October sales finished only 5% below LY. The month ended with a small profit, and I’m still in the black YTD as I go into the busy season. Not bad. Web upgrade costs will soon revive the red ink...but that's ok; YTD sales don’t mean much in the face of the next two months. It all comes down to Christmas, and a very good one could pay for the web upgrade without making me hit startup cash. I’d love to get through 2007 without infusing any more funds.

November is a scary, scary month. It came out of the chute very strong, then fizzled for Halloween. I can’t imagine how I’m going to match LY’s intimidating sales. It seems impossible, to me (with my tiny token paychecks), that so many people could really have so much money to spend on non-essentials. And yet the consumer orgy somehow spools up for Christmas, as it does every year. It is the central miracle of capitalism, and it is already underway. People grumble about retailers starting to promote Christmas after Halloween, but I assure you that I’ve been seeing Christmas shopping since the beginning of October.

The web upgrade is progressing well; it should go live next week, at long last. Thanks to Anne’s work with the mailing list, the pursehook postcards that I told you about last week will go into the mail before I leave town tomorrow, and I’m going to send out some of the remaining caplight cards a few days after we get back. None of these media mailings have borne fruit yet. But it will just take one success. Media feeds upon media. One mention leads to another.

Here’s something odd: After going nearly six months with no international sales, I’ve shipped three packages to Canada in the past week.

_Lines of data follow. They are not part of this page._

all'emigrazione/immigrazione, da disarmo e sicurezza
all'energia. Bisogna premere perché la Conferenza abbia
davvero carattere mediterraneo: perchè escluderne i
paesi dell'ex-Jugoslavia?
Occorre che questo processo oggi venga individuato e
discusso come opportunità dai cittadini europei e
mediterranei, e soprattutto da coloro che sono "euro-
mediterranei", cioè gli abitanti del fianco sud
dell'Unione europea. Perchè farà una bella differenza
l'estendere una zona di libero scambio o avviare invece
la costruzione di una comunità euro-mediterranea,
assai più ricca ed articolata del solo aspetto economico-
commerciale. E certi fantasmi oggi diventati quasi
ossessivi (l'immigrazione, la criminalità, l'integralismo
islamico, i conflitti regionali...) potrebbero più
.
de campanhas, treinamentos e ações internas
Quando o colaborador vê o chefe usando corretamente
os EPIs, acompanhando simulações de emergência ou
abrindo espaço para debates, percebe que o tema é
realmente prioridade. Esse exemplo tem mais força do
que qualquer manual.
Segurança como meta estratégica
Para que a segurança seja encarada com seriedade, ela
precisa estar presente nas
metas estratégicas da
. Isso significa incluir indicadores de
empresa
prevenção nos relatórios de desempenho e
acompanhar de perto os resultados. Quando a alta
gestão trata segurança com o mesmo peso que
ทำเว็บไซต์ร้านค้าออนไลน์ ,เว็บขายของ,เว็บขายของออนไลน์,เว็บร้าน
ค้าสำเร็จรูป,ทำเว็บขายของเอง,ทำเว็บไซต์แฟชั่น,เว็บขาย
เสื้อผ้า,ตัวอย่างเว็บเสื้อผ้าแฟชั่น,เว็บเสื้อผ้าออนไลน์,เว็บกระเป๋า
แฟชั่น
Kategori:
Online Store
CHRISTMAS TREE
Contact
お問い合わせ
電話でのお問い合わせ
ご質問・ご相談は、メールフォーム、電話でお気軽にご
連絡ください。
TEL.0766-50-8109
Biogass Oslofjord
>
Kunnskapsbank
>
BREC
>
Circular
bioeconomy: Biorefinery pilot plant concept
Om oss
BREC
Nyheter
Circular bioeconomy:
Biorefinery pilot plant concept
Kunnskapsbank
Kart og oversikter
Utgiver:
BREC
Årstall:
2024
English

The USPS rate tables are still not working, so Canadians can only choose (overpriced) UPS delivery. If three Canadians placed orders despite that disincentive, others almost surely abandoned their carts when they saw the shipping cost. I wonder where this apparent surge in Canadian traffic came from. Did repeatedly mentioning Canada in my last several blog entries somehow raise Curio City’s profile in Canadian web searches? Search engines work in mysterious ways. If there is anything to my theory, this paragraph should continue my sudden and unexpected surge in Canadian business…about which I’m ambivalent; as I said earlier, export sales are more effort and expense than they’re really worth, but Curio City is too lean and hungry to discourage them.